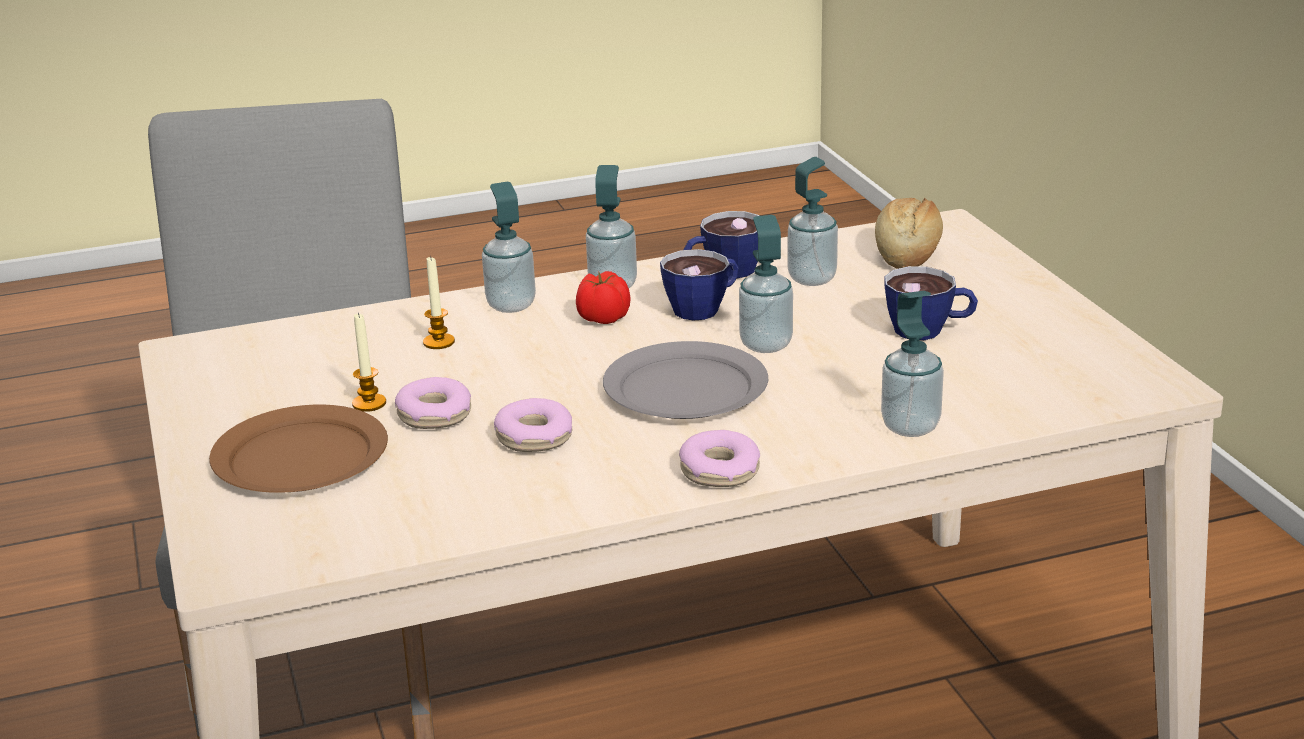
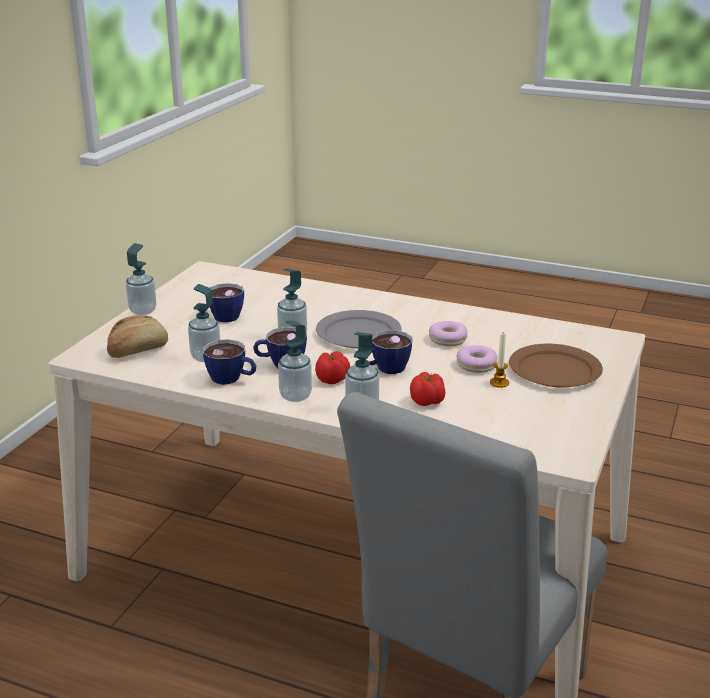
camera: 140 degrees left, 0 degrees up
(439, 342) = (428, 402): candle -> tomato
(557, 356) = (385, 369): none -> cup
(719, 472) = (400, 303): donut -> none
(910, 427) = (311, 290): soap dispenser -> soap dispenser (143, 311)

.....

▶ _Problem to solve_: The whole listing, minus its images, should be repeated exactly.

▶ _Exercise output_:
camera: 140 degrees left, 0 degrees up
(439, 342) = (428, 402): candle -> tomato
(557, 356) = (385, 369): none -> cup
(719, 472) = (400, 303): donut -> none
(910, 427) = (311, 290): soap dispenser -> soap dispenser (143, 311)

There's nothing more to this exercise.